Home

IL COSTO DEL CONFLITTO IN MEDIO ORIENTE PESA SUL TERZIARIO

900 euro per l’elettricità e 1.000 per il gas per gli alberghi; 700 euro per l’energia elettrica e 400 per il gas per i supermercati, mentre per bar, ristoranti e negozi alimentari e non, dai 100 ai 300 euro per l’elettricita’ e tra 200 e 500 euro per il gas

La stima, prudenziale, è stata fatta da Confcommercio e non è per nulla rassicurante perché gli effetti della tensione crescente in Medio Oriente si sta facendo sentire direttamente sui bilanci delle imprese del terziario, soprattutto di quelle più piccole.
Tanto per fare degli esempi, per gli alberghi la spesa mensile potrebbe crescere di circa 900 euro per l’elettricità e 1.000 euro per il gas. Nei supermercati l’incremento stimato sarebbe di 700 euro per l’energia elettrica e 400 euro per il gas.
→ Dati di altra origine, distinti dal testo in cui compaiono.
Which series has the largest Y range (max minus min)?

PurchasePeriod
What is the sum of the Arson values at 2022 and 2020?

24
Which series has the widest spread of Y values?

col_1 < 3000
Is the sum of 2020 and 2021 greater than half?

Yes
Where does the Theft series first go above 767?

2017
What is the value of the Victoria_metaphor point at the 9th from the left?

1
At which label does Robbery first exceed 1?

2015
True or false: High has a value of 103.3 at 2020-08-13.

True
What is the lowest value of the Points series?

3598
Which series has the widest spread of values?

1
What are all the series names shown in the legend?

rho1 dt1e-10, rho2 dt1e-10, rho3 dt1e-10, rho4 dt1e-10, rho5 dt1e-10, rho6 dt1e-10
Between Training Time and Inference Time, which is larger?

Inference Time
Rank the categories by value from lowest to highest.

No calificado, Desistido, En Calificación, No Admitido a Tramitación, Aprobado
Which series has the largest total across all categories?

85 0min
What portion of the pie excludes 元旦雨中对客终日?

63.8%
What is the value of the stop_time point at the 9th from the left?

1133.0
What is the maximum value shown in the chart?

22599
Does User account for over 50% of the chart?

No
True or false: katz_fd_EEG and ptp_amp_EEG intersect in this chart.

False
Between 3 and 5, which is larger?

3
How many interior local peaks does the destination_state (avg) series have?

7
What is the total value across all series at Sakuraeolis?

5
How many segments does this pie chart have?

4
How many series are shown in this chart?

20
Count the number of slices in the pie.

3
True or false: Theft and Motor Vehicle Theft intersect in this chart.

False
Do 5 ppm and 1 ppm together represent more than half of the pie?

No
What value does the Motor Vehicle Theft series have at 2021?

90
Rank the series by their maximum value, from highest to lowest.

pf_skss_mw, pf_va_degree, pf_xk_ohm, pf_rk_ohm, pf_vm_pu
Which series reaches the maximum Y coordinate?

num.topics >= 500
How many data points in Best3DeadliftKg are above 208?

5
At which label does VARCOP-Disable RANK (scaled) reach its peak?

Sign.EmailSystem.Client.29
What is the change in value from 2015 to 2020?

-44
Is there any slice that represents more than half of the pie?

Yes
Per bar, ristoranti e negozi, alimentari e non, i rincari oscillerebbero invece tra 100 e 300 euro per l’elettricità e tra 200 e 500 euro per il gas.

“Il tema dell’energia – dichiara il presidente di Confcommercio Padova, Patrizio Bertin – era un nervo scoperto anche prima dell’inizio del conflitto tanto che avevamo salutato con favore il cosiddetto “decreto bollette”, ma adesso è diventata una tra le principali criticità per le imprese del settore”.
I conti sono presto fatti: rispetto al 2019, ultimo anno prima della pandemia e della successiva crisi energetica, le imprese del terziario pagano l’energia elettrica in media il 28,8% in più, mentre il costo del gas è aumentato del 70,4%. Ma se lo scenario dovesse aggravarsi ulteriormente, i costi, in una prima fase, potrebbero crescere mediamente del 4,3% per l’energia elettrica e del 3% per il gas, ma con la prospettiva, drammatica, di salire oltre il 13% per l’elettricità e fino al 43% per il gas.

“E’ evidente – continua Bertin – che c’è la necessità di attenuare l’impatto dei rincari energetici sulle micro, piccole e medie imprese, le più esposte alla volatilità dei prezzi. Servono, dunque, misure rapide per contenere i costi dell’energia, a partire, subito, dall’ulteriore riduzione degli oneri generali di sistema”.